Landmark coordinate records
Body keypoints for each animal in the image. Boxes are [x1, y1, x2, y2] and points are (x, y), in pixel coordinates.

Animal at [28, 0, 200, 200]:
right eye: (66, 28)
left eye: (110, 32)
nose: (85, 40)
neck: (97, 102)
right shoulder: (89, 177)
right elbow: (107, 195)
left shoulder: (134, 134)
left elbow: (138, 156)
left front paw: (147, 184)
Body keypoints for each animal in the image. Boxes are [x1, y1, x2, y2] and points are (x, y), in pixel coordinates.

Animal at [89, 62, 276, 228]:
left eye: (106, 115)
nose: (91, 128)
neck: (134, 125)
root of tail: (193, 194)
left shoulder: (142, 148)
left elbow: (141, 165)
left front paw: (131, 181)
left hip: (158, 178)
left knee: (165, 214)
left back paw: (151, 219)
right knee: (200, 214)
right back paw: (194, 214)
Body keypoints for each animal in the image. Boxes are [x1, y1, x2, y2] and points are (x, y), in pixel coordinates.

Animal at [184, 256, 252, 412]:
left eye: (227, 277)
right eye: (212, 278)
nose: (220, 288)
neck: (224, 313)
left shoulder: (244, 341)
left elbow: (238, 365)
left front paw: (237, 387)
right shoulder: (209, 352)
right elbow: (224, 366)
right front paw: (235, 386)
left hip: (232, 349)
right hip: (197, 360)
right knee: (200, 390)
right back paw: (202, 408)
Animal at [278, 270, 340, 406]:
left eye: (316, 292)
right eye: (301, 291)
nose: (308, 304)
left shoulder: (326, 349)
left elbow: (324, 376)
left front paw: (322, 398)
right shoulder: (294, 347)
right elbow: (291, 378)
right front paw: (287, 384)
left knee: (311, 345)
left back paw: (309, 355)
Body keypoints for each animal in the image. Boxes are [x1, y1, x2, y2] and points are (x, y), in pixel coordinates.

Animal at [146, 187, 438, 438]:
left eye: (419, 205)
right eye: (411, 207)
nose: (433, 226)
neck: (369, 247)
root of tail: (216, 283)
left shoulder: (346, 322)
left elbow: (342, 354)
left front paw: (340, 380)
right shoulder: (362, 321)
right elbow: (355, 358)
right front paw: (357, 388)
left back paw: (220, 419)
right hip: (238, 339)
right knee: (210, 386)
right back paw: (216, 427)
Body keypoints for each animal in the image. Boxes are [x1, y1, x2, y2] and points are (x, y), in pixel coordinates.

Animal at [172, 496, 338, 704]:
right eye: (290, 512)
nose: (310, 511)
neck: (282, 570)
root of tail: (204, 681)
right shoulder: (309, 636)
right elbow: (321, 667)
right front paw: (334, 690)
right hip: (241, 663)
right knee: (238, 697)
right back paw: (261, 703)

* * *

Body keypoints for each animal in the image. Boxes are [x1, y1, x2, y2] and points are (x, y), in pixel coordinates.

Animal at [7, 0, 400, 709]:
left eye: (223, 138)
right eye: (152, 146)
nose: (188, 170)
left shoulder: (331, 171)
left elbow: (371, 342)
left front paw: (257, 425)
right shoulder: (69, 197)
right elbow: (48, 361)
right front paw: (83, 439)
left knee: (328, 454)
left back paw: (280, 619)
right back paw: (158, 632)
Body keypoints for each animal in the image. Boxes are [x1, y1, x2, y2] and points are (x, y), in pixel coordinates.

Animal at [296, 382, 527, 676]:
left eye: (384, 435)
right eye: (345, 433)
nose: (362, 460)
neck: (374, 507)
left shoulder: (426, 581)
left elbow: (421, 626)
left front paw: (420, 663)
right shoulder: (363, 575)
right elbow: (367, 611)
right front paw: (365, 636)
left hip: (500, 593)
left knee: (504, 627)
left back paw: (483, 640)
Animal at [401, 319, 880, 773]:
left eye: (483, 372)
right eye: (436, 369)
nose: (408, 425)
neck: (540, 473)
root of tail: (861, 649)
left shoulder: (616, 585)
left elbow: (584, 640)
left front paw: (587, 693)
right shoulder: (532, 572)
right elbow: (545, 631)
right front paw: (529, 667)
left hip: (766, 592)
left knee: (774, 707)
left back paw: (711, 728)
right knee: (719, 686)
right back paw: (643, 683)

==

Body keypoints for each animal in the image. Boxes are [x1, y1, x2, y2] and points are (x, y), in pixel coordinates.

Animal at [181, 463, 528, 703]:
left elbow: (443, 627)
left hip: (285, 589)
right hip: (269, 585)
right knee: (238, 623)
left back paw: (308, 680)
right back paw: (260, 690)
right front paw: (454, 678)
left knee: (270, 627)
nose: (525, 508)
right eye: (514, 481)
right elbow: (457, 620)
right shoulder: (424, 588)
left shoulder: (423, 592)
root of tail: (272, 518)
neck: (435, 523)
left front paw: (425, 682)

== WHAT THIS TASK INVOLVES ==
What you return must be an exact retyping of the lines above starting at the line with "left back paw: (151, 219)" and ending at the line with "left back paw: (309, 355)", and nothing besides.

== SOLUTION TO THIS PROBLEM ==
left back paw: (151, 219)
right knee: (200, 214)
right back paw: (194, 214)
Body keypoints for each animal in the image. Boxes are [x1, y1, x2, y2] and points are (x, y), in pixel coordinates.

Animal at [184, 256, 252, 412]:
left eye: (227, 277)
right eye: (212, 278)
nose: (220, 288)
neck: (224, 313)
left shoulder: (244, 341)
left elbow: (238, 365)
left front paw: (237, 387)
right shoulder: (209, 352)
right elbow: (224, 366)
right front paw: (235, 386)
left hip: (232, 349)
right hip: (197, 360)
right knee: (200, 390)
right back paw: (202, 408)
Animal at [278, 270, 340, 406]:
left eye: (316, 292)
right eye: (301, 291)
nose: (308, 304)
left shoulder: (326, 349)
left elbow: (324, 376)
left front paw: (322, 398)
right shoulder: (294, 347)
right elbow: (291, 378)
right front paw: (287, 384)
left knee: (311, 345)
left back paw: (309, 355)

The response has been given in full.